(RECORDS PROVIDED):
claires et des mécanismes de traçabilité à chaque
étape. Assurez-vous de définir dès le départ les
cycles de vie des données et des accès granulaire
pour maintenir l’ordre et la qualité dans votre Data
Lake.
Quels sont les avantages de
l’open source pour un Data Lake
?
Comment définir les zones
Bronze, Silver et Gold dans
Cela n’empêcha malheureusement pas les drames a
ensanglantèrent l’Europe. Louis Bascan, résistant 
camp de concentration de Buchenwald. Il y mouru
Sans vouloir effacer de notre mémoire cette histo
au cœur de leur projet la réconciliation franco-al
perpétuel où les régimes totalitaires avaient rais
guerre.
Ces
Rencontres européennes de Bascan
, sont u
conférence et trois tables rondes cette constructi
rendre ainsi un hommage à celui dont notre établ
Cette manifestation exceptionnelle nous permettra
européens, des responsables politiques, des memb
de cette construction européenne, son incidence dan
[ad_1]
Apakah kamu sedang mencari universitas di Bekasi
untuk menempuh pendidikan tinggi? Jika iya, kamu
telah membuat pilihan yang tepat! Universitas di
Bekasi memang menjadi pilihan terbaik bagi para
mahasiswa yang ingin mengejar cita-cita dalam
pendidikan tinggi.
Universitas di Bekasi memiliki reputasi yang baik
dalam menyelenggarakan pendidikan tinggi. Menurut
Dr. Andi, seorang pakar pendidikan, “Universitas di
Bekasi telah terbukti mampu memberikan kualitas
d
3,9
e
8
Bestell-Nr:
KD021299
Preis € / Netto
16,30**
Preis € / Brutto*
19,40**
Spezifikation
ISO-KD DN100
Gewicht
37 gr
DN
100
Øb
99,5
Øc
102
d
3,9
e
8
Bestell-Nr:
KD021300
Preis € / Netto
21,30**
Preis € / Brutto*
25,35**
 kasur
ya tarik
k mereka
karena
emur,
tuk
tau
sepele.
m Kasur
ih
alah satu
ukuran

(ACTIVITY):
In the entries above, find each line that has the word "définir". Copy it.

(WRITTEN SOLUTION):
étape. Assurez-vous de définir dès le départ les
Comment définir les zones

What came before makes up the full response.